> Required work
Print the complete listing so that it matches the original exactly.

> Records supplied
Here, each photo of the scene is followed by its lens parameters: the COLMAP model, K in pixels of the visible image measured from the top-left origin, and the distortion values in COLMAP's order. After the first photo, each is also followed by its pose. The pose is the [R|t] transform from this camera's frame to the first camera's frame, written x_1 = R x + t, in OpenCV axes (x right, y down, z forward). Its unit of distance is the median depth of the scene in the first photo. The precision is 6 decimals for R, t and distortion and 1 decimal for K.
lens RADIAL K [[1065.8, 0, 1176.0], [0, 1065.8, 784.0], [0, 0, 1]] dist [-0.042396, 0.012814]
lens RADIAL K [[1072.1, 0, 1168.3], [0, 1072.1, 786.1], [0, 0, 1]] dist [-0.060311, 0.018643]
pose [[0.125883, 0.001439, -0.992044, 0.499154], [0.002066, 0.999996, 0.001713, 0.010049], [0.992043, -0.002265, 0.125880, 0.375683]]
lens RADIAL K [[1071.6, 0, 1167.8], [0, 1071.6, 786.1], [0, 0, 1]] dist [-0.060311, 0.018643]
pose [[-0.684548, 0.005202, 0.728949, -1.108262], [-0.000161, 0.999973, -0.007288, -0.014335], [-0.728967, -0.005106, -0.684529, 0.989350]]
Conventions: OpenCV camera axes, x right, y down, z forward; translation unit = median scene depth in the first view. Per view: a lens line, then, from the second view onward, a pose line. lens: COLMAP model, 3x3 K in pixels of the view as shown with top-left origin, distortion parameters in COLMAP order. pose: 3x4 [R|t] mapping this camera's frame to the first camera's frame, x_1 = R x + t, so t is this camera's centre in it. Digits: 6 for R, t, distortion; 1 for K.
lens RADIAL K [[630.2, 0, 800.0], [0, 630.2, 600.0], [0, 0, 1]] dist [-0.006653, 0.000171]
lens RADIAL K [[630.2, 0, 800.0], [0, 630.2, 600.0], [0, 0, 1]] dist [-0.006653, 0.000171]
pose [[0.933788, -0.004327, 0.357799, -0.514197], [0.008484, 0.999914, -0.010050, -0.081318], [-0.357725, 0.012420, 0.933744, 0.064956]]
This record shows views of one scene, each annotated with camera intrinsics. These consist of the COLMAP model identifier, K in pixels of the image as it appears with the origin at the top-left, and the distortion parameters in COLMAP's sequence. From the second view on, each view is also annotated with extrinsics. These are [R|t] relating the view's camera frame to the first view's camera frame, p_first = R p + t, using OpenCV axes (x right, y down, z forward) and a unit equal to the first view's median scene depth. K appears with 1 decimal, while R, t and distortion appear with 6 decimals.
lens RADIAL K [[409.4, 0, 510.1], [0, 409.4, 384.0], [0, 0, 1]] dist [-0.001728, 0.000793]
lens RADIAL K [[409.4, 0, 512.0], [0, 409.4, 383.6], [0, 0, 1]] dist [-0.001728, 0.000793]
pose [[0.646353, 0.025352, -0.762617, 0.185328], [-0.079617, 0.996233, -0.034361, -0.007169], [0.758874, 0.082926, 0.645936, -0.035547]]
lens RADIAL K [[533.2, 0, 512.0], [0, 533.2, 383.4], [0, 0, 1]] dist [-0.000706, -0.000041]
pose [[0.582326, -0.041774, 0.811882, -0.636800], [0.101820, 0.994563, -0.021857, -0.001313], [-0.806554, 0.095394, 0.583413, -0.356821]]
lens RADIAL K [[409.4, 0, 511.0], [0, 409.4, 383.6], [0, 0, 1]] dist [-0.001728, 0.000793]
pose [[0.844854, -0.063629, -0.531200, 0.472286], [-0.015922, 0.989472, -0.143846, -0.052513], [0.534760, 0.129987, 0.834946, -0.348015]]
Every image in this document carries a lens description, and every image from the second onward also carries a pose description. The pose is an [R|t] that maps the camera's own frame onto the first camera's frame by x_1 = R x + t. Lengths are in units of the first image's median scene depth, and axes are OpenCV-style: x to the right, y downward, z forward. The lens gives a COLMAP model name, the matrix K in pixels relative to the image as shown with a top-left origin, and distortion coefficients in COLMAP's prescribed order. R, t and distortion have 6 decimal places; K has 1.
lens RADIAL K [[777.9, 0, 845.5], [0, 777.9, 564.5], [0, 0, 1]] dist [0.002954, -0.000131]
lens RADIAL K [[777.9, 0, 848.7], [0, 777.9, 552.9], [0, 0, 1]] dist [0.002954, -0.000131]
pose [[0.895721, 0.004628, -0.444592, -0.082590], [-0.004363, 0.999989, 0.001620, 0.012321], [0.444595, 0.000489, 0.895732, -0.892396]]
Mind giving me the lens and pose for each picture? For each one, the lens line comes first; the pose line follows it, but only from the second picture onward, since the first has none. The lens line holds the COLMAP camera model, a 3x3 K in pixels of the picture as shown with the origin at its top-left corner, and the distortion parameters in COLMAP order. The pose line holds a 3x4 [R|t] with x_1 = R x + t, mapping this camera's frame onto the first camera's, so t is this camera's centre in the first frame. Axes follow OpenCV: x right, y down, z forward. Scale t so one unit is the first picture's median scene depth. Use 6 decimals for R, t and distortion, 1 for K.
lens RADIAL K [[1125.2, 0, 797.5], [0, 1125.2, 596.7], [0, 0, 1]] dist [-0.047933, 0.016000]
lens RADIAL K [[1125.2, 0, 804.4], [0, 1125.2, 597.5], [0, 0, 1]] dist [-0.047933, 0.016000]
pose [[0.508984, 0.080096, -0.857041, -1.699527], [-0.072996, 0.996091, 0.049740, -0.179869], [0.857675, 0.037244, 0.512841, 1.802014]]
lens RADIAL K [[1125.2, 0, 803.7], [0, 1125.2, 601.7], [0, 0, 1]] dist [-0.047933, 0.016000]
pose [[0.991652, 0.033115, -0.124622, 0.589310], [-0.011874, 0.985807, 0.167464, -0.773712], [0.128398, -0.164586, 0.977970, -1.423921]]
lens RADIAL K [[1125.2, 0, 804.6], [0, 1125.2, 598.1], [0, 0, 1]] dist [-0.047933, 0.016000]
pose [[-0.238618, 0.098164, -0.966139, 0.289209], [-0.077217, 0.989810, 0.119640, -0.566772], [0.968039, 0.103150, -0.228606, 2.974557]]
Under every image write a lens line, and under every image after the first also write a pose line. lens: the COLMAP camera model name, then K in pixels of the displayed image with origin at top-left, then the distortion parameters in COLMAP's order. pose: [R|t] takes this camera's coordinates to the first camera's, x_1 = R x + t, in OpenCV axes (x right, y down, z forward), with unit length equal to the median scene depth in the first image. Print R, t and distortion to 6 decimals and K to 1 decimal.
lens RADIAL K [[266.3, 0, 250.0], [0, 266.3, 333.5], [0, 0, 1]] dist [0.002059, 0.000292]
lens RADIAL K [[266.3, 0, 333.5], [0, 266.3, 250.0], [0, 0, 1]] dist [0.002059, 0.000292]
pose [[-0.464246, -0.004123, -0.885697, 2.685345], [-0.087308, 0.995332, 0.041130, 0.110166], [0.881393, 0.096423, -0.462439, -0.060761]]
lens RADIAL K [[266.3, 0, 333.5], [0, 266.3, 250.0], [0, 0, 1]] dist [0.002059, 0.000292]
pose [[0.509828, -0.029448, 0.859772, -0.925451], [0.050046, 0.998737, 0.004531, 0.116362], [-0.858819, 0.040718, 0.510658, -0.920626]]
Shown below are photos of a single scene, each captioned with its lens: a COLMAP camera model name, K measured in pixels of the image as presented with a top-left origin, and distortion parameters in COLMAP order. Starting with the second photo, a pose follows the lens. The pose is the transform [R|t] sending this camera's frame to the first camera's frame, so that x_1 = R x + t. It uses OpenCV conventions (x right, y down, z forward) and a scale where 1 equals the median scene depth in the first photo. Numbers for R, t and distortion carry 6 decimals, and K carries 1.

> Answer box
Here, each photo of the scene is followed by its lens parameters: the COLMAP model, K in pixels of the visible image measured from the top-left origin, and the distortion values in COLMAP's order. After the first photo, each is also followed by its pose. The pose is the [R|t] transform from this camera's frame to the first camera's frame, written x_1 = R x + t, in OpenCV axes (x right, y down, z forward). Its unit of distance is the median depth of the scene in the first photo. The precision is 6 decimals for R, t and distortion and 1 decimal for K.
lens RADIAL K [[1065.8, 0, 1176.0], [0, 1065.8, 784.0], [0, 0, 1]] dist [-0.042396, 0.012814]
lens RADIAL K [[1072.1, 0, 1168.3], [0, 1072.1, 786.1], [0, 0, 1]] dist [-0.060311, 0.018643]
pose [[0.125883, 0.001439, -0.992044, 0.499154], [0.002066, 0.999996, 0.001713, 0.010049], [0.992043, -0.002265, 0.125880, 0.375683]]
lens RADIAL K [[1071.6, 0, 1167.8], [0, 1071.6, 786.1], [0, 0, 1]] dist [-0.060311, 0.018643]
pose [[-0.684548, 0.005202, 0.728949, -1.108262], [-0.000161, 0.999973, -0.007288, -0.014335], [-0.728967, -0.005106, -0.684529, 0.989350]]
Conventions: OpenCV camera axes, x right, y down, z forward; translation unit = median scene depth in the first view. Per view: a lens line, then, from the second view onward, a pose line. lens: COLMAP model, 3x3 K in pixels of the view as shown with top-left origin, distortion parameters in COLMAP order. pose: 3x4 [R|t] mapping this camera's frame to the first camera's frame, x_1 = R x + t, so t is this camera's centre in it. Digits: 6 for R, t, distortion; 1 for K.
lens RADIAL K [[630.2, 0, 800.0], [0, 630.2, 600.0], [0, 0, 1]] dist [-0.006653, 0.000171]
lens RADIAL K [[630.2, 0, 800.0], [0, 630.2, 600.0], [0, 0, 1]] dist [-0.006653, 0.000171]
pose [[0.933788, -0.004327, 0.357799, -0.514197], [0.008484, 0.999914, -0.010050, -0.081318], [-0.357725, 0.012420, 0.933744, 0.064956]]
This record shows views of one scene, each annotated with camera intrinsics. These consist of the COLMAP model identifier, K in pixels of the image as it appears with the origin at the top-left, and the distortion parameters in COLMAP's sequence. From the second view on, each view is also annotated with extrinsics. These are [R|t] relating the view's camera frame to the first view's camera frame, p_first = R p + t, using OpenCV axes (x right, y down, z forward) and a unit equal to the first view's median scene depth. K appears with 1 decimal, while R, t and distortion appear with 6 decimals.
lens RADIAL K [[409.4, 0, 510.1], [0, 409.4, 384.0], [0, 0, 1]] dist [-0.001728, 0.000793]
lens RADIAL K [[409.4, 0, 512.0], [0, 409.4, 383.6], [0, 0, 1]] dist [-0.001728, 0.000793]
pose [[0.646353, 0.025352, -0.762617, 0.185328], [-0.079617, 0.996233, -0.034361, -0.007169], [0.758874, 0.082926, 0.645936, -0.035547]]
lens RADIAL K [[533.2, 0, 512.0], [0, 533.2, 383.4], [0, 0, 1]] dist [-0.000706, -0.000041]
pose [[0.582326, -0.041774, 0.811882, -0.636800], [0.101820, 0.994563, -0.021857, -0.001313], [-0.806554, 0.095394, 0.583413, -0.356821]]
lens RADIAL K [[409.4, 0, 511.0], [0, 409.4, 383.6], [0, 0, 1]] dist [-0.001728, 0.000793]
pose [[0.844854, -0.063629, -0.531200, 0.472286], [-0.015922, 0.989472, -0.143846, -0.052513], [0.534760, 0.129987, 0.834946, -0.348015]]
Every image in this document carries a lens description, and every image from the second onward also carries a pose description. The pose is an [R|t] that maps the camera's own frame onto the first camera's frame by x_1 = R x + t. Lengths are in units of the first image's median scene depth, and axes are OpenCV-style: x to the right, y downward, z forward. The lens gives a COLMAP model name, the matrix K in pixels relative to the image as shown with a top-left origin, and distortion coefficients in COLMAP's prescribed order. R, t and distortion have 6 decimal places; K has 1.
lens RADIAL K [[777.9, 0, 845.5], [0, 777.9, 564.5], [0, 0, 1]] dist [0.002954, -0.000131]
lens RADIAL K [[777.9, 0, 848.7], [0, 777.9, 552.9], [0, 0, 1]] dist [0.002954, -0.000131]
pose [[0.895721, 0.004628, -0.444592, -0.082590], [-0.004363, 0.999989, 0.001620, 0.012321], [0.444595, 0.000489, 0.895732, -0.892396]]
Mind giving me the lens and pose for each picture? For each one, the lens line comes first; the pose line follows it, but only from the second picture onward, since the first has none. The lens line holds the COLMAP camera model, a 3x3 K in pixels of the picture as shown with the origin at its top-left corner, and the distortion parameters in COLMAP order. The pose line holds a 3x4 [R|t] with x_1 = R x + t, mapping this camera's frame onto the first camera's, so t is this camera's centre in the first frame. Axes follow OpenCV: x right, y down, z forward. Scale t so one unit is the first picture's median scene depth. Use 6 decimals for R, t and distortion, 1 for K.
lens RADIAL K [[1125.2, 0, 797.5], [0, 1125.2, 596.7], [0, 0, 1]] dist [-0.047933, 0.016000]
lens RADIAL K [[1125.2, 0, 804.4], [0, 1125.2, 597.5], [0, 0, 1]] dist [-0.047933, 0.016000]
pose [[0.508984, 0.080096, -0.857041, -1.699527], [-0.072996, 0.996091, 0.049740, -0.179869], [0.857675, 0.037244, 0.512841, 1.802014]]
lens RADIAL K [[1125.2, 0, 803.7], [0, 1125.2, 601.7], [0, 0, 1]] dist [-0.047933, 0.016000]
pose [[0.991652, 0.033115, -0.124622, 0.589310], [-0.011874, 0.985807, 0.167464, -0.773712], [0.128398, -0.164586, 0.977970, -1.423921]]
lens RADIAL K [[1125.2, 0, 804.6], [0, 1125.2, 598.1], [0, 0, 1]] dist [-0.047933, 0.016000]
pose [[-0.238618, 0.098164, -0.966139, 0.289209], [-0.077217, 0.989810, 0.119640, -0.566772], [0.968039, 0.103150, -0.228606, 2.974557]]
Under every image write a lens line, and under every image after the first also write a pose line. lens: the COLMAP camera model name, then K in pixels of the displayed image with origin at top-left, then the distortion parameters in COLMAP's order. pose: [R|t] takes this camera's coordinates to the first camera's, x_1 = R x + t, in OpenCV axes (x right, y down, z forward), with unit length equal to the median scene depth in the first image. Print R, t and distortion to 6 decimals and K to 1 decimal.
lens RADIAL K [[266.3, 0, 250.0], [0, 266.3, 333.5], [0, 0, 1]] dist [0.002059, 0.000292]
lens RADIAL K [[266.3, 0, 333.5], [0, 266.3, 250.0], [0, 0, 1]] dist [0.002059, 0.000292]
pose [[-0.464246, -0.004123, -0.885697, 2.685345], [-0.087308, 0.995332, 0.041130, 0.110166], [0.881393, 0.096423, -0.462439, -0.060761]]
lens RADIAL K [[266.3, 0, 333.5], [0, 266.3, 250.0], [0, 0, 1]] dist [0.002059, 0.000292]
pose [[0.509828, -0.029448, 0.859772, -0.925451], [0.050046, 0.998737, 0.004531, 0.116362], [-0.858819, 0.040718, 0.510658, -0.920626]]
Shown below are photos of a single scene, each captioned with its lens: a COLMAP camera model name, K measured in pixels of the image as presented with a top-left origin, and distortion parameters in COLMAP order. Starting with the second photo, a pose follows the lens. The pose is the transform [R|t] sending this camera's frame to the first camera's frame, so that x_1 = R x + t. It uses OpenCV conventions (x right, y down, z forward) and a scale where 1 equals the median scene depth in the first photo. Numbers for R, t and distortion carry 6 decimals, and K carries 1.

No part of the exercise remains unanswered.